El episodio ocurrió cuando Trump se encontraba en un evento vinculado a la industria automotriz. Tras ser suspendido de su empleo, el obrero abrió —con apoyo de terceros— una campaña de recaudación que ya superó los 300 mil dólares, lo que reavivó el debate sobre libertad de expresión y las represalias laborales en Estados Unidos.
La escena del insulto y el gesto de Trump
Desde la distancia, TJ Sabula, trabajador de línea de 40 año, gritó al mandatario “protector de pedófilos”, en referencia al manejo del caso Epstein. De acuerdo con los testimonios, Trump respondió levantando el dedo medio y aparentemente diciendo una grosería al empleado.
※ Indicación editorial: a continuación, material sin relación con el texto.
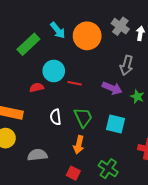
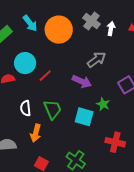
gray arrow: (127, 65) -> (97, 60), turned -144
red line: (75, 83) -> (45, 76), turned -56
green star: (137, 97) -> (103, 104), moved
orange arrow: (79, 145) -> (36, 133), moved

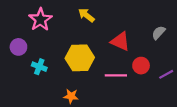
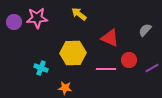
pink star: (40, 20) -> (37, 18), turned 30
purple circle: (18, 47) -> (14, 22), moved
cyan cross: (39, 67) -> (41, 68), moved

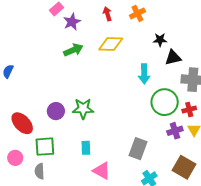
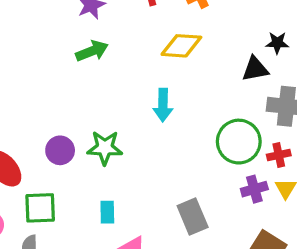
black star: (160, 40) -> (277, 43), moved
yellow diamond: (111, 44) -> (181, 46), moved
cyan arrow: (144, 74) -> (163, 105), moved
gray rectangle: (138, 149) -> (193, 216), turned -45

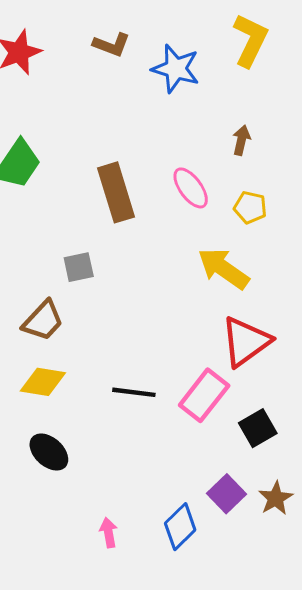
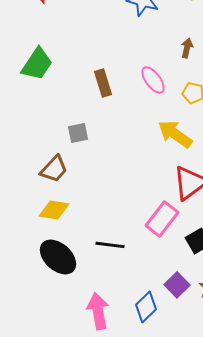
brown rectangle: (116, 192) -> (103, 83), size x0.7
black line: (134, 392) -> (110, 245), moved
black ellipse: (49, 452) -> (58, 257), size x1.4
pink arrow: (109, 533) -> (98, 311), size x1.8

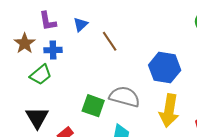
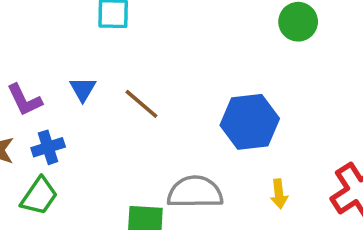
yellow arrow: (169, 111) -> (279, 194), size x0.5

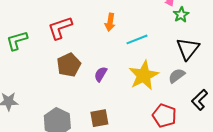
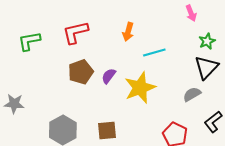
green star: (181, 15) -> (207, 41), moved
purple semicircle: (101, 74) -> (109, 76), moved
yellow star: (144, 75) -> (140, 88), moved

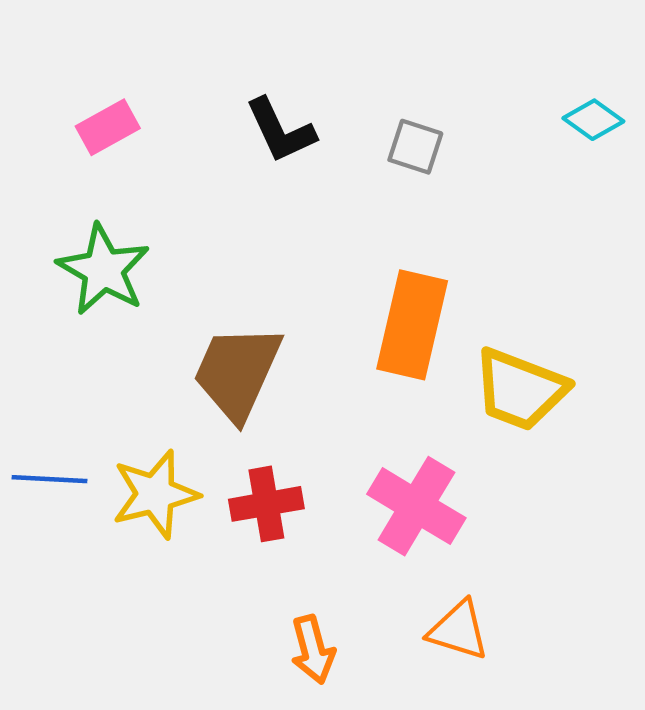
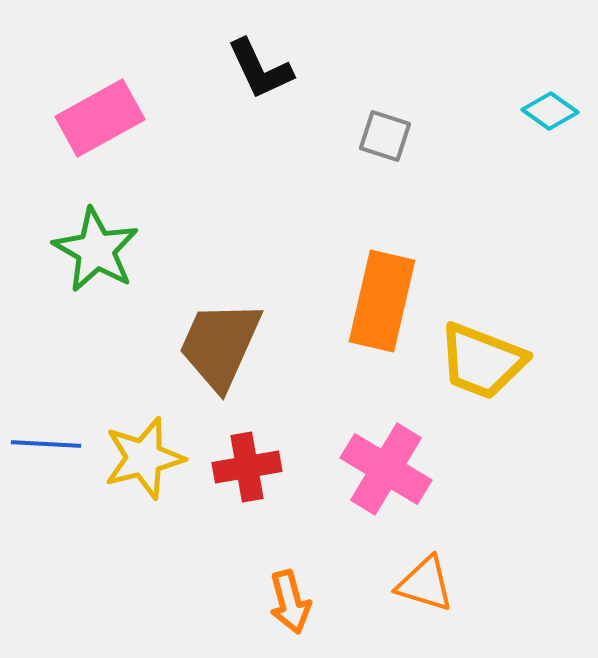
pink rectangle: (108, 127) -> (100, 118), size x1.5
black L-shape: (280, 131) -> (260, 69), moved

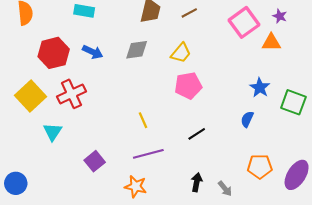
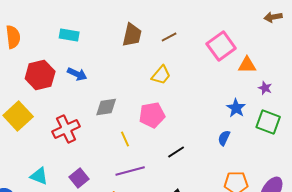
purple star: (280, 16) -> (265, 88), moved
gray diamond: (137, 50) -> (106, 107), moved
pink pentagon: (188, 86) -> (152, 115), moved
red cross: (72, 94) -> (66, 129), moved
cyan triangle: (53, 132) -> (39, 176), moved, turned -42

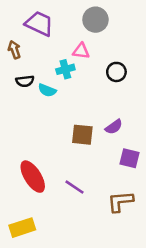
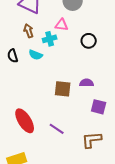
brown arrow: (14, 50) -> (29, 31), moved
black semicircle: (25, 81) -> (13, 56), moved, turned 80
purple semicircle: (114, 127) -> (87, 83), turned -144

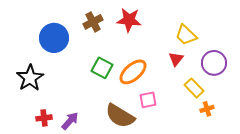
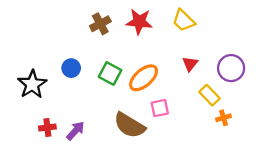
yellow trapezoid: (186, 35) -> (184, 21), moved
blue circle: (54, 38) -> (71, 68), moved, size x0.6

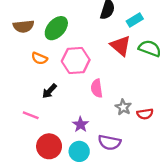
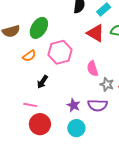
orange semicircle: (39, 58) -> (29, 56), turned -48
pink semicircle: (97, 88) -> (92, 69), moved
purple semicircle: (109, 142) -> (98, 105), moved
red circle: (49, 146) -> (40, 124), moved

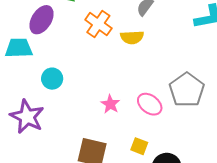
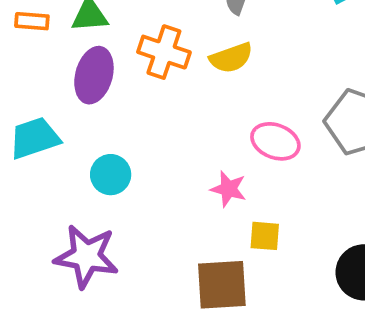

El equipo del presidente defendió la reacción. Steven Cheung, portavoz de Trump, declaró a The Washington Post que “un lunático estaba gritando salvajemente insultos en un completo ataque de rabia, y el Presidente dio una respuesta apropiada e inequívoca”. Sabula confirmó al mismo medio que fue él quien gritó el insulto y aseguró que Trump pudo escucharlo “muy, muy claramente”.
El despido y la recaudación
Tras el incidente, Ford suspendió a Sabula mientras se lleva a cabo una investigación interna. El trabajador afirmó a The Washington Post que no siente remordimiento alguno y que considera haber sido “objetivo de represalias políticas” por “avergonzar a Trump frente a sus amigos”.
Poco después, simpatizantes lanzaron una campaña en GoFundMe para apoyarlo económicamente. La recaudación alcanzó los 366 mil dólares y fue transferida al control directo de Sabula, según las actualizaciones de la página, que lo califican como “un patriota”.
Aunque se identifica como políticamente independiente y asegura no haber votado por Trump, Sabula sostuvo que “cuando el destino te mira, más te vale aprovechar la oportunidad”, frase con la que justificó su acción.